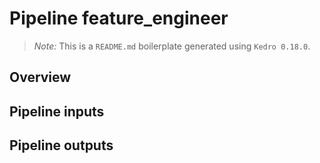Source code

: # Pipeline feature_engineer

> *Note:* This is a `README.md` boilerplate generated using `Kedro 0.18.0`.

## Overview

<!---
Please describe your modular pipeline here.
-->

## Pipeline inputs

<!---
The list of pipeline inputs.
-->

## Pipeline outputs

<!---
The list of pipeline outputs.
-->
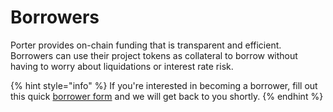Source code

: # Borrowers

Porter provides on-chain funding that is transparent and efficient. Borrowers can use their project tokens as collateral to borrow without having to worry about liquidations or interest rate risk.

{% hint style="info" %}
If you're interested in becoming a borrower, fill out this quick [borrower form](https://forms.gle/Q8goQdUWMPUKAkM97) and we will get back to you shortly.
{% endhint %}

# PROBLEM
Only a number belongs in the answer: the number of lines in the preceding data that hold "inputs".

# OUTPUT
2